Servi depuis le 22 février 2021 et au moins jusqu’aux vacances de Pâques, le menu unique sans viande — mais incluant œufs et poisson — a créé la polémique jusqu’au sein du gouvernement.

La mairie de Lyon, dirigée par l’écologiste Grégory Doucet, avait expliqué qu’à la demande de l’Éducation nationale, elle devait respecter deux mètres de distance entre les enfants à la cantine, ce qui revenait à faire manger moins d’élèves en même temps.

Le recours temporaire au menu unique sans viande, présenté comme « le plus petit dénominateur commun » entre les goûts, les habitudes ou les interdits alimentaires des enfants, visait à simplifier le service.

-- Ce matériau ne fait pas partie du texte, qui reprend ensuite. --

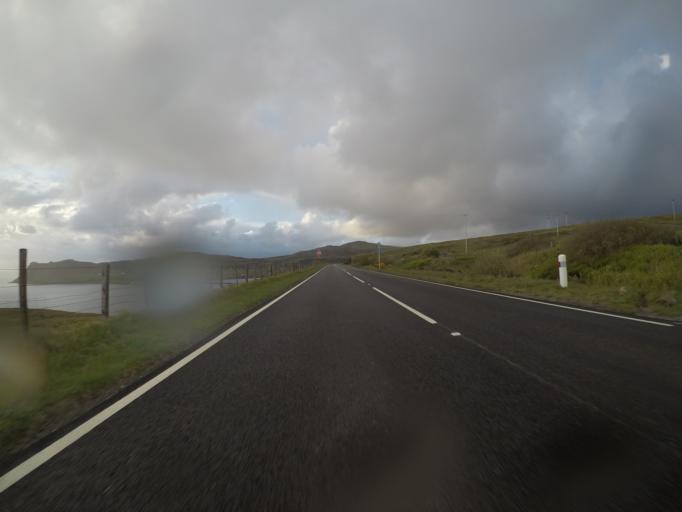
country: GB
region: Scotland
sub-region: Highland
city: Portree
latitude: 57.5753
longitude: -6.3654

Un rejet incompris par les requérants

« Finalement, le menu sans viande est privilégié car c’est celui qui respecte le mieux les convictions religieuses, philosophiques et idéologiques. C’est une violation du principe de neutralité du service public et de la laïcité », estime le cabinet Admys. « Nous serons très vigilants à ce que cette situation ne perdure pas au-delà du 9 avril » (date des vacances de Pâques dans l’académie de Lyon), poursuit cette même source.

« La décision rendue est difficilement compréhensible », estime Étienne Blanc, à la tête de l’opposition municipale de droite, et l’un des requérants. « D’un côté, le juge dit qu’il n’y a pas d’urgence en rejetant notre référé et d’un autre, il affirme que la ville de Lyon devra réévaluer dans les meilleurs délais la situation. »

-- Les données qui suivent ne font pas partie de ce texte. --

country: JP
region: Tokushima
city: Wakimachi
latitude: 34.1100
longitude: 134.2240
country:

S’agissant de la requête déposée par la FDSEA, le tribunal administratif estime que « la mesure n’apparaît pas de nature à créer d’incidences graves pour les filières agricoles d’élevage ».

Le 22 février 2021, plusieurs dizaines d’agriculteurs étaient venues en tracteurs avec quelques vaches protester à proximité de l’Hôtel de ville.